• **HOW TO COMPLETE THIS TASK**:
From the listing below, copy out every line where the word "Fundo" appears.
▶
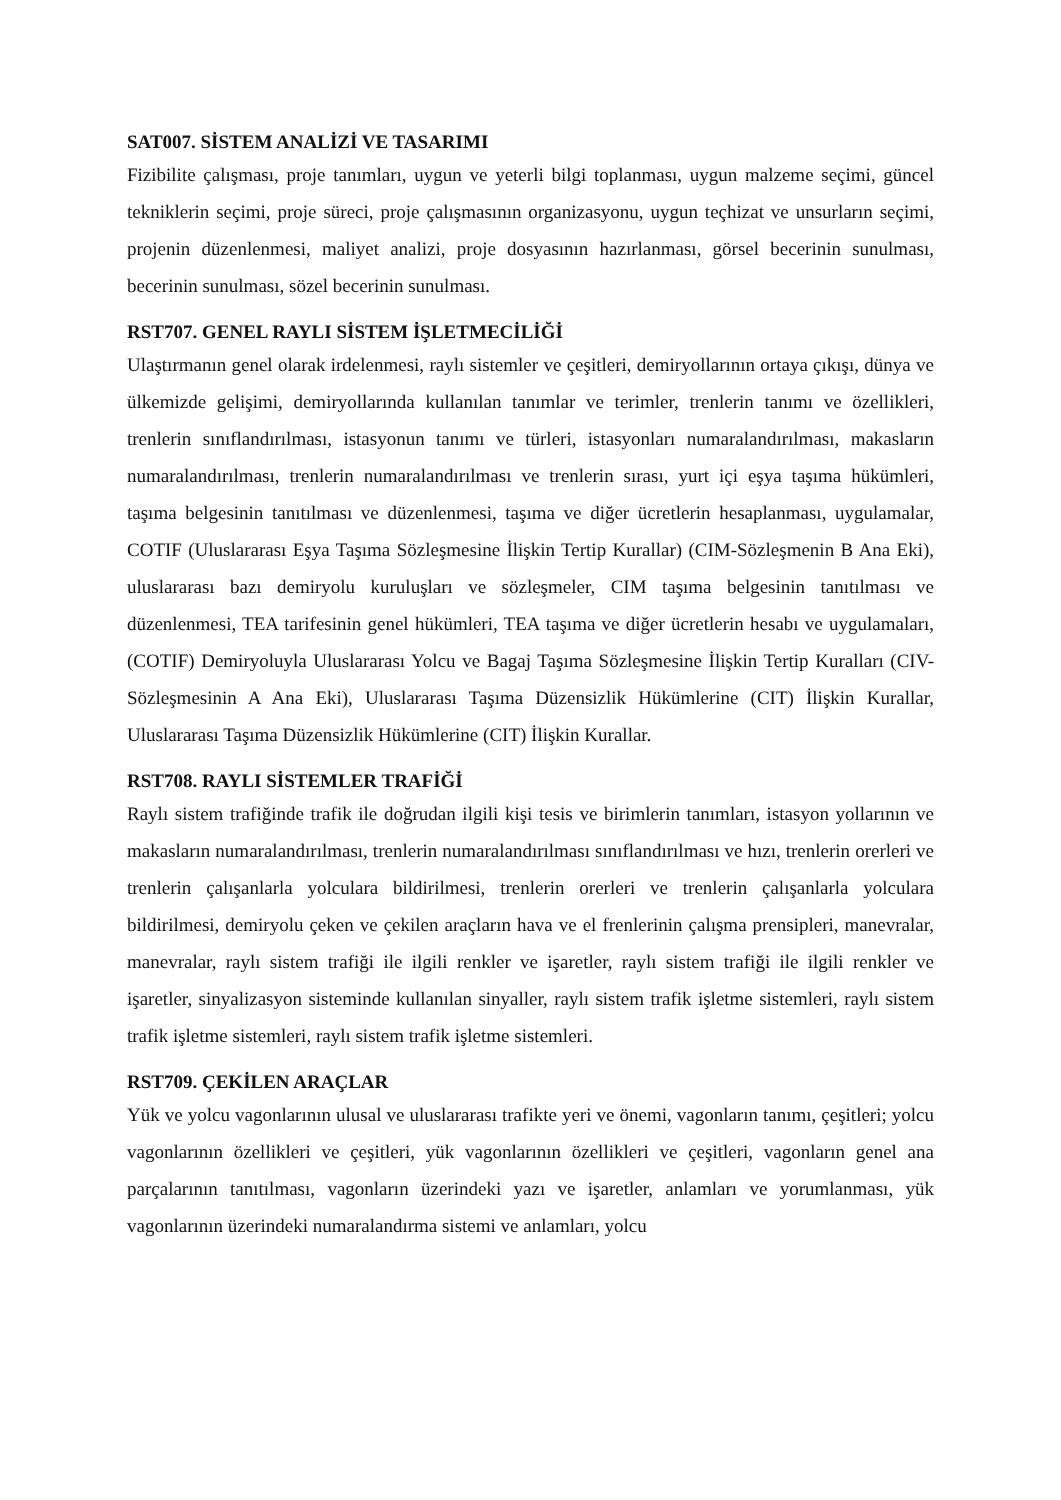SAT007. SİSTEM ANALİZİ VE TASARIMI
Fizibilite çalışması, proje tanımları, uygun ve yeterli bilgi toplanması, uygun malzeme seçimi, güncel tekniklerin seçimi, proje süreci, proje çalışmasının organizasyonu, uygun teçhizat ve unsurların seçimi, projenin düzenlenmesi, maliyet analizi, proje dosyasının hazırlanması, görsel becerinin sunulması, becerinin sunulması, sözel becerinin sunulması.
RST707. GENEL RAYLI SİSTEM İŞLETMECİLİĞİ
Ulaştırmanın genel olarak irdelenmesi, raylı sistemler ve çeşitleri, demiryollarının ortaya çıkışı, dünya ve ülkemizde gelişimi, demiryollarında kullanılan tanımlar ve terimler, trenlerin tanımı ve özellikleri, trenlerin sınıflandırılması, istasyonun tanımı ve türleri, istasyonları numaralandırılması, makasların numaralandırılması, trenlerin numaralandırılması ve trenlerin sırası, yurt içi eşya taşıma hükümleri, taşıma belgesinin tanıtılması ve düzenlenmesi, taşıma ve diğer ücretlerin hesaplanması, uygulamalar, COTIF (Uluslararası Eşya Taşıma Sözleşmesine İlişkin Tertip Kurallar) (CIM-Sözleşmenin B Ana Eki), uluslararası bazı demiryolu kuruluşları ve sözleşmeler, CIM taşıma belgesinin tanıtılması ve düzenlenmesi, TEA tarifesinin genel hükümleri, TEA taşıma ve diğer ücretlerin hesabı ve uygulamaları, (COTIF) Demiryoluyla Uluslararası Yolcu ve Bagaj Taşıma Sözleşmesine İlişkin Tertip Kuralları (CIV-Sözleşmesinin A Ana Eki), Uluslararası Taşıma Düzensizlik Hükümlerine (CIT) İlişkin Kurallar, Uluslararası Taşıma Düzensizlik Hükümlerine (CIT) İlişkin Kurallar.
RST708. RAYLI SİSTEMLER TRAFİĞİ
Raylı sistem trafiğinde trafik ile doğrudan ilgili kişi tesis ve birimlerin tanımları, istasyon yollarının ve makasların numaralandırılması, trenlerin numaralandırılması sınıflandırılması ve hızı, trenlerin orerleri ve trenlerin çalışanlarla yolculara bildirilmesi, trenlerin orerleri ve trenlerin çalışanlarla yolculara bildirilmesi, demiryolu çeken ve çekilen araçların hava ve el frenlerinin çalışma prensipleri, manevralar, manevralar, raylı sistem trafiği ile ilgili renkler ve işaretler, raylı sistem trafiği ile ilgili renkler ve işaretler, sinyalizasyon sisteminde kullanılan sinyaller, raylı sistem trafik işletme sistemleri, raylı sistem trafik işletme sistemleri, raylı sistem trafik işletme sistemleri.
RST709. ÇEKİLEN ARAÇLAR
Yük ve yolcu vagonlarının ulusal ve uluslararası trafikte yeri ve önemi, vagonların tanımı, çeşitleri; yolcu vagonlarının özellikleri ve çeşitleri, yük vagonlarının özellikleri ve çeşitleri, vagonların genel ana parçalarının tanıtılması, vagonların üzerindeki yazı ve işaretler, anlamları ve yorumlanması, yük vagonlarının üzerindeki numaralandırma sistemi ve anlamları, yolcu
◀
▶
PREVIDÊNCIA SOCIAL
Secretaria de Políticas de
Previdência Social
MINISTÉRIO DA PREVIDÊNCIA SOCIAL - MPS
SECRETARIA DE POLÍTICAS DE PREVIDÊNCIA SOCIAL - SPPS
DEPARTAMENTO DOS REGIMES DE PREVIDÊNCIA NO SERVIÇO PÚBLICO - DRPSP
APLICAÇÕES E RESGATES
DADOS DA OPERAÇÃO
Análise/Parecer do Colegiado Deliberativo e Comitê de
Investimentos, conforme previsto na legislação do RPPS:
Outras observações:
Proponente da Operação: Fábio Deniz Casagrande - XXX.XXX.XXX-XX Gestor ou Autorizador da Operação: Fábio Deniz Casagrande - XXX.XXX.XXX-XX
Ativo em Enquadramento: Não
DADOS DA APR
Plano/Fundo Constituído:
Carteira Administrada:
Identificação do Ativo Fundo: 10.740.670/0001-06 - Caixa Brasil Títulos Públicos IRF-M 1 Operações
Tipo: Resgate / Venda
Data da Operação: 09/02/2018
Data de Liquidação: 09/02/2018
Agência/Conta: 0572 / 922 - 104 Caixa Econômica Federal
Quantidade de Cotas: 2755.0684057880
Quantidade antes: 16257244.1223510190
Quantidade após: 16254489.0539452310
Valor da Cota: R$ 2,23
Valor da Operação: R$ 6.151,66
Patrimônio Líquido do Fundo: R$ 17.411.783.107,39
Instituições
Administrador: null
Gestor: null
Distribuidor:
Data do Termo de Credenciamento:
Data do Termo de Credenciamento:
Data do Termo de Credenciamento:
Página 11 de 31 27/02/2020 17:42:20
◀
• **ANSWER TO THIS PROBLEM**:
Plano/Fundo Constituído:
Identificação do Ativo Fundo: 10.740.670/0001-06 - Caixa Brasil Títulos Públicos IRF-M 1 Operações
Patrimônio Líquido do Fundo: R$ 17.411.783.107,39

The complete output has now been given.